Prep the produce. Slice the mango into thin strips.
Julienne the carrot and cucumber, and thinly slice the bell pepper, cabbage, and green onions. Wash and dry the herbs. Keep everything in small bowls for easy assembly.
Prepare the protein. If using shrimp, cook and slice them lengthwise so they lay flat.
If using tofu, press for 15 minutes, slice into batons, and pan-sear with a pinch of salt until lightly golden for better texture and flavor.
Cook the noodles (optional). Boil vermicelli according to package directions. Rinse with cold water, drain well, and set aside.
Make the peanut sauce. Whisk peanut butter, soy sauce, lime juice, rice vinegar, and sweetener until smooth. Add sriracha and ginger.

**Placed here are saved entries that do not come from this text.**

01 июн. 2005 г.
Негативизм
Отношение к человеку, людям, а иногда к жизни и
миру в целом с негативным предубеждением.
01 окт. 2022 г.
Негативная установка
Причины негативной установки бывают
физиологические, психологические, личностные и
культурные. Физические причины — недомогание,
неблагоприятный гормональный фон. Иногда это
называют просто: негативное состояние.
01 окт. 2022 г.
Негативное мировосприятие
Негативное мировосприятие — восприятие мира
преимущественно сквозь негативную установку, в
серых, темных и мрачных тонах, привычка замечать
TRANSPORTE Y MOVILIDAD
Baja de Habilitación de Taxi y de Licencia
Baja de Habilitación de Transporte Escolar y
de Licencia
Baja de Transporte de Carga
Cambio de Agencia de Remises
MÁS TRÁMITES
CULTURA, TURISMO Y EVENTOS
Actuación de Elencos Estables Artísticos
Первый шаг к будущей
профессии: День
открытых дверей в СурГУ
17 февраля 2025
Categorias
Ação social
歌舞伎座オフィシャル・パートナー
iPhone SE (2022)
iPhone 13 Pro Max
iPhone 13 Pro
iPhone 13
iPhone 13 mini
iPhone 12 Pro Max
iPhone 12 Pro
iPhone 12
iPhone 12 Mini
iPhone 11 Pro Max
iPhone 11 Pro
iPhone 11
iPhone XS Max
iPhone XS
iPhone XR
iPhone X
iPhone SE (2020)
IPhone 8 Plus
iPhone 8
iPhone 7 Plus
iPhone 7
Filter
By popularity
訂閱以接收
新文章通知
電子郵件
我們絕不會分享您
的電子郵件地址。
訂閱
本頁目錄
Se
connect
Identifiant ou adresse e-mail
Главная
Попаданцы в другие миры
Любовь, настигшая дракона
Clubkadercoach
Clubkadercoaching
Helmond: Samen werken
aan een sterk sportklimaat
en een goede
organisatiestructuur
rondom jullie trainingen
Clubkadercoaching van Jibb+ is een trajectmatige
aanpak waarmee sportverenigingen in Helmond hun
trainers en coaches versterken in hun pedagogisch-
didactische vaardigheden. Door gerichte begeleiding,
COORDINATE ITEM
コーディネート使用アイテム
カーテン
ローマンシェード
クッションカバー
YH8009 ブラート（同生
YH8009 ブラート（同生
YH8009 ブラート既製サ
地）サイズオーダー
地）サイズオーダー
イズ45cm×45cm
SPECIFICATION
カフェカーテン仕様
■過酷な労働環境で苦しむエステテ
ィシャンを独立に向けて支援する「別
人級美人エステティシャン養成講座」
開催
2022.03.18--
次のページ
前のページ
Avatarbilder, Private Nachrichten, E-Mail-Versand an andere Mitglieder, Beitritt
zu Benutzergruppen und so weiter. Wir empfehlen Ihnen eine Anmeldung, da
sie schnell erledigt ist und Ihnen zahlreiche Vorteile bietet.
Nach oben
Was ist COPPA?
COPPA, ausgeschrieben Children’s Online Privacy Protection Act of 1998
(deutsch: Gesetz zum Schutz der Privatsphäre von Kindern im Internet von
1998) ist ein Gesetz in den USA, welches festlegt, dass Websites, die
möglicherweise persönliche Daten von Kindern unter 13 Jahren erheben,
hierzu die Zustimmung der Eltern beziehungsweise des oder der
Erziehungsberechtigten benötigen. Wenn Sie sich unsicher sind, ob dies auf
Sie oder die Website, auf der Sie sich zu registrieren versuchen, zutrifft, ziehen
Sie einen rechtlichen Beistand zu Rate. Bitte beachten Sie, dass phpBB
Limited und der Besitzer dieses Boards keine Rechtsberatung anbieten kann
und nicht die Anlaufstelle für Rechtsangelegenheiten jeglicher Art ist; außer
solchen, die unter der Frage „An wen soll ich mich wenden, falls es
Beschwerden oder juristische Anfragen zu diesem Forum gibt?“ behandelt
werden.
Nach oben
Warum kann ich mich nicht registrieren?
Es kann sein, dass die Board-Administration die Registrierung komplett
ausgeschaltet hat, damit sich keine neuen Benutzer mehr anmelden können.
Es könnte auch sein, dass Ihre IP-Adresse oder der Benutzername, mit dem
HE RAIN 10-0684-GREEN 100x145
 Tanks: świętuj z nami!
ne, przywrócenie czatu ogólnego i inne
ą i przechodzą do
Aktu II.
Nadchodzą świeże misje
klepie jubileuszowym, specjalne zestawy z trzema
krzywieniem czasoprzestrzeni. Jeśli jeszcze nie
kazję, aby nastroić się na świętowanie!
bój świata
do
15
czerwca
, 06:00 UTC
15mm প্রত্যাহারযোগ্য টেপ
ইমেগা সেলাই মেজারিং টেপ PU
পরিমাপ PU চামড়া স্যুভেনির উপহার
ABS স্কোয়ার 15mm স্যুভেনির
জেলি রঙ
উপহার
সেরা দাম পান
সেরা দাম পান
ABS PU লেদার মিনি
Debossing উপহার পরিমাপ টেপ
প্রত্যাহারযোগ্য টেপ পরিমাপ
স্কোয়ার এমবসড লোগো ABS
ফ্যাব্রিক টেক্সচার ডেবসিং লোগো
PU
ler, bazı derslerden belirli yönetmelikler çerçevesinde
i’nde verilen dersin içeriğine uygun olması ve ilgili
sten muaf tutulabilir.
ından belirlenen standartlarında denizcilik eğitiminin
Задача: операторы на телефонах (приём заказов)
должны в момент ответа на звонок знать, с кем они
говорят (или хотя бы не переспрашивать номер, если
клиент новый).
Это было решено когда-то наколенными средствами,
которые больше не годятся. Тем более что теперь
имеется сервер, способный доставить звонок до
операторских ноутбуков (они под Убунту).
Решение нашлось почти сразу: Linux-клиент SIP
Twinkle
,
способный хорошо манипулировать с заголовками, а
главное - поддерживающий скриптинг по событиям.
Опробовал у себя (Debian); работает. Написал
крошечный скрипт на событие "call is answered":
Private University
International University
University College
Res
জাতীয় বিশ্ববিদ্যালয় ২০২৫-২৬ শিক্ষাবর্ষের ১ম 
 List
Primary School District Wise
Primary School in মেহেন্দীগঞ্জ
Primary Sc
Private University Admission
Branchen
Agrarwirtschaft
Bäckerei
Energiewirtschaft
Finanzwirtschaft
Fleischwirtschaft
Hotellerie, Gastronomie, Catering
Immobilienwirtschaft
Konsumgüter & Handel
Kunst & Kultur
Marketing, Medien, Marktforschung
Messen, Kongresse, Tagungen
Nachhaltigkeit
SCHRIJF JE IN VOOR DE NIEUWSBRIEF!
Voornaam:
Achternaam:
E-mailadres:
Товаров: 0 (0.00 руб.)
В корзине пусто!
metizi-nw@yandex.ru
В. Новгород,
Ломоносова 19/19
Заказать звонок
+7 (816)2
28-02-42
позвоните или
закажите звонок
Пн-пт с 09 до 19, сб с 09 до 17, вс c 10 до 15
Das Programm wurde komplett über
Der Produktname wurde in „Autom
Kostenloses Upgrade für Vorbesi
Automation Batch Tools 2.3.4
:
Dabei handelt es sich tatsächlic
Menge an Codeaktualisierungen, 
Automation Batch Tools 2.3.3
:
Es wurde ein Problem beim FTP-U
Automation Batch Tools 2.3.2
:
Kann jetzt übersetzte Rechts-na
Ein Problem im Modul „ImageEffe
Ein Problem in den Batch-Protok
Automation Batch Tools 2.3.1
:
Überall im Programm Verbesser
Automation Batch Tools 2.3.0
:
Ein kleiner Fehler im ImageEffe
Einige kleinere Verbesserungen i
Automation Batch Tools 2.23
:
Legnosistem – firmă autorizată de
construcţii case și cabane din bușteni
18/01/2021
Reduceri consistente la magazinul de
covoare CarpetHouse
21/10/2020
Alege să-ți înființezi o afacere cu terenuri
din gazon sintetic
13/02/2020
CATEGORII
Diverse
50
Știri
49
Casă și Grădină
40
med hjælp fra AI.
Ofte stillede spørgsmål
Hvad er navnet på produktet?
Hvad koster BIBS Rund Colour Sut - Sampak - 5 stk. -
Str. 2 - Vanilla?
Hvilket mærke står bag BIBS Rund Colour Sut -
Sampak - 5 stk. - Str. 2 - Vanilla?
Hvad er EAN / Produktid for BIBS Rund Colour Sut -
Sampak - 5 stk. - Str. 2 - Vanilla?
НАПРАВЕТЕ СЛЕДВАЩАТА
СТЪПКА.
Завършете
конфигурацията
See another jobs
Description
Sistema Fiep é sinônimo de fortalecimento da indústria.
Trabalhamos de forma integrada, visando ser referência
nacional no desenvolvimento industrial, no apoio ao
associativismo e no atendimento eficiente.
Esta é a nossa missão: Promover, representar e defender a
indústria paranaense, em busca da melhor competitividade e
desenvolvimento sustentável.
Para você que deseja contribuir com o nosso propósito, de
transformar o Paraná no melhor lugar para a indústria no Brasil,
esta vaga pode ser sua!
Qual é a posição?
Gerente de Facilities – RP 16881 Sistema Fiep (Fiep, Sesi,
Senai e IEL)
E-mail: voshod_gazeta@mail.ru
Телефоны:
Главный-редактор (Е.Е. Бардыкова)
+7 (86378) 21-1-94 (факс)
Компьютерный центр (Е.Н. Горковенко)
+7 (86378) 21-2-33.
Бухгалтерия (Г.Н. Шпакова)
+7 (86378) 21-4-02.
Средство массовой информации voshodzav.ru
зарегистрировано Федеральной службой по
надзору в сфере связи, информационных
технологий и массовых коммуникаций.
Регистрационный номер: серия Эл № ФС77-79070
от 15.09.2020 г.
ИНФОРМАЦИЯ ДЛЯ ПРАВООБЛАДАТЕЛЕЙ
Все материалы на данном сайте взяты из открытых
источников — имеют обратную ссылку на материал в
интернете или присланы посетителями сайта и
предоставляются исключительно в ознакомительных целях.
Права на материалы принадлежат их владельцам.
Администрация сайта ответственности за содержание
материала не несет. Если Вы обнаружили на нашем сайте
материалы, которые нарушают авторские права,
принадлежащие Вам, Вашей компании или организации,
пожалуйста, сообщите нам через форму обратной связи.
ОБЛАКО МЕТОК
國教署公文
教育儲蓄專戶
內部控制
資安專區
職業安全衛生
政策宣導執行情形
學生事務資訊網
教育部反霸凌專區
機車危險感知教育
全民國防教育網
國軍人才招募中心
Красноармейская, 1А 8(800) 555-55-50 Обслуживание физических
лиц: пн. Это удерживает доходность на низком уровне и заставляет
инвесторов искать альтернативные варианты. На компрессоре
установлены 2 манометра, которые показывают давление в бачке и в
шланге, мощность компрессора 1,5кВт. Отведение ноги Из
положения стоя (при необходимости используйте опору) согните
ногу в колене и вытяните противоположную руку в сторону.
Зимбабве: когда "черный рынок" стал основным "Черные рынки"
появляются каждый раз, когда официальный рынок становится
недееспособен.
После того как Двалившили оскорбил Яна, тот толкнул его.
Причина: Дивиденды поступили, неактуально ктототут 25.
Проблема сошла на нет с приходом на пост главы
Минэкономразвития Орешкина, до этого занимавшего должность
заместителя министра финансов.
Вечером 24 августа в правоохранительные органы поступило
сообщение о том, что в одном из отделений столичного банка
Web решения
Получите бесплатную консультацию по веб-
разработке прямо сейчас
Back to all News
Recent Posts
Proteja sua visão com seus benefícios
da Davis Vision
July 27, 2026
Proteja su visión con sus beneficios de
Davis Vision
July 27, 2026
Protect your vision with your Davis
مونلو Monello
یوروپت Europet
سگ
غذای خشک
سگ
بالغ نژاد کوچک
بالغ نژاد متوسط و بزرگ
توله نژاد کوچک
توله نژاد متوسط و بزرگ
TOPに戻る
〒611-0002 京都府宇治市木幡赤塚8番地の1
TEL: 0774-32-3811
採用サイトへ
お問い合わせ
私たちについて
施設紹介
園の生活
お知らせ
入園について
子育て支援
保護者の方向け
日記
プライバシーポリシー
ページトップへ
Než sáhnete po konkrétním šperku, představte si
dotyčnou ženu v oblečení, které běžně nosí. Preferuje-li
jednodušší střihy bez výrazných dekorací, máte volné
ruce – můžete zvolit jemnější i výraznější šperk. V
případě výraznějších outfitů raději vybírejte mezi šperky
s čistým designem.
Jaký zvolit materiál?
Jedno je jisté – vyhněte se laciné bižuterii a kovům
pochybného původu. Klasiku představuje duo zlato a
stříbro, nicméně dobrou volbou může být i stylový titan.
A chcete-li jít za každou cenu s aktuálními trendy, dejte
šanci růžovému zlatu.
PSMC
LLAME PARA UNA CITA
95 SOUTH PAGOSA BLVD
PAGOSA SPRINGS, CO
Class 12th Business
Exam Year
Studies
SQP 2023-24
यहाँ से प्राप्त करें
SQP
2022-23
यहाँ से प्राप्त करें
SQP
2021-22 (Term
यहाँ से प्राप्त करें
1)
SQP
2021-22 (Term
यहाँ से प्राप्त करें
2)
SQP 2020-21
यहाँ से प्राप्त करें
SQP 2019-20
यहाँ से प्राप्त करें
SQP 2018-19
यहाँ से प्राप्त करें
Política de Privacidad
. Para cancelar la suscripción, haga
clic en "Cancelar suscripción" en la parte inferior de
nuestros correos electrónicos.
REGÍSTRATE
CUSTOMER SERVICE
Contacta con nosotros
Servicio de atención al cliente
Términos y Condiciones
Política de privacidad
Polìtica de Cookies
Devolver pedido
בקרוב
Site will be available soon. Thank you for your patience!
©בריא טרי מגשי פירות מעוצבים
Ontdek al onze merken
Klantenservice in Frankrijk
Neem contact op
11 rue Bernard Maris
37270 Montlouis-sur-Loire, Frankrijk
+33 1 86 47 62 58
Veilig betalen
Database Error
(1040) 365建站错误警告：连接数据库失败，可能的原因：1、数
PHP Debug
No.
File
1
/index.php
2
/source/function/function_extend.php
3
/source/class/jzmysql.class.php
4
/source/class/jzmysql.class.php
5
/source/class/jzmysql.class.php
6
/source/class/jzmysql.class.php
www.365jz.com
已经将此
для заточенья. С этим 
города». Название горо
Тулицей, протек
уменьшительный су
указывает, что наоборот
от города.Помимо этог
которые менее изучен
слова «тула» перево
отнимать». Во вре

Thin with warm water until creamy and dippable. Taste and adjust salt, sweetness, and heat.
Set up your rolling station. You’ll need a large shallow bowl or pie dish with warm water, a clean cutting board or damp towel, and your bowls of fillings. Keep a clean kitchen towel nearby.
Soften a wrapper. Dip one rice paper wrapper in warm water for about 5–7 seconds.
It should soften but still feel slightly firm. Place it on the board—it will continue to soften as you fill.
Layer the fillings. Near the bottom third of the wrapper, add a small handful of noodles (if using), then cabbage, carrot, cucumber, bell pepper, mango, and herbs. Add 2–3 shrimp halves or a few tofu slices.
Don’t overfill; less is more for neat rolls.
Roll it up. Fold the bottom edge over the filling, tuck in the sides like a burrito, and roll tightly toward the top. If using shrimp, place them cut-side down near the top edge so they show through the wrapper once rolled.
Repeat. Continue with remaining wrappers and fillings. Cover finished rolls with a slightly damp towel to prevent drying.
Serve. Slice rolls in half if you like.
Serve with the peanut sauce and extra herbs or lime wedges.